Juan, el padre de Carlitos, se levantó de la mesa volviendo seguidamente con un gran álbum familiar de fotos. Grandes y pequeños despejaron al instante de platos, fuentes, cubiertos y vasos en una porción de la mesa, y sobre el mantel puso aquél el venerado álbum, comenzando a pasar lentamente sus hojas, en las que aparecían viejas fotografías de familiares ascendientes de los presentes. Juan iba explicando: “Esta es Isabel, cuando vivía en Valencia. Mirad qué plantado está el abuelo Bernabé. Cumplió el servicio militar en Melilla el año 1.925…”

Iban pasando despaciosamente las fotografías, y al llegar a una de ellas, Carlitos dijo con excitación:

—¡Andá! La señora de la cabaña con la que hemos estado “Almirante” y yo esta tarde. Conoce a todos nosotros y me ha contado muchas cosas de papá y de tía. ¡Qué gracia, a mi me llama “Carlos III”!

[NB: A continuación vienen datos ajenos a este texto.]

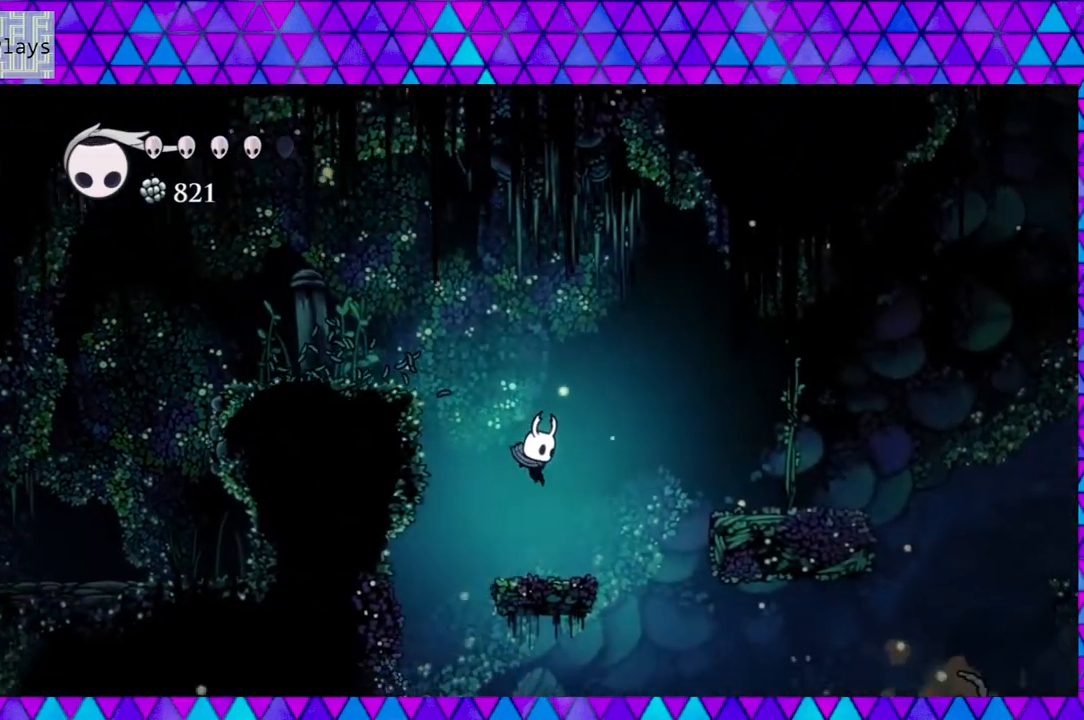
{"buttons": [], "left_stick": "center", "right_stick": "center", "events": []}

Al oír esto, Juan sintió que le faltaba el aire. Su esposa, y su hermana Matilde, abrieron los ojos desmesuradamente. Tras unos segundos de tenso silencio, Juan pudo balbucear unas palabras y con dificultad dijo:

—Carlos, Carlitos, hijo, estás equivocado. Esta es tu abuela Esperanza, la madre de Matilde y mía. La pobre falleció hace ocho años, cuando tu tenías sólo uno de edad. Fíjate bien en esta foto y verás cómo es otra señora la que tú has visto. ¡Anda, mírala!.

Todos los ojos se centraron en el pequeño, el cual tras observar detenidamente la foto y pasar el dedo por la misma, exclamó:

—¡Vaya que sí!. ¡Es la misma señora!. Tiene la misma ropa negra, el mismo peinado y lleva puesto el alfiler con una “E” grande, como aquí. Me dijo que había hecho un viaje muy largo, muy largo, y que después de la misa del gallo tenía que regresar, para ya no volver. ¡Ah, que se acordaba mucho de todos y que rezaba siempre por nosotros…! Bueno, ahora me voy a la cama, que estoy muerto de sueño. Vamos, “Almirante”. ¡Hasta mañana!

Al salir el niño de la estancia, el silencio era absoluto. El reloj comenzó a dar las doce campanadas. Fuera, en la calle, alguien cantaba con más voluntad que entonación: “… Noche de Dios, noche de paz…”

¿Fantasía? ¿Realidad? ¿Navidad?...

A lo lejos, todavía se escuchaba, como un susurro: “Gloria al Niño Jesús…”

R. de F.

(Artículo publicado en el número de Diciembre de 2006 de la revista “De Laredu, Lin”.)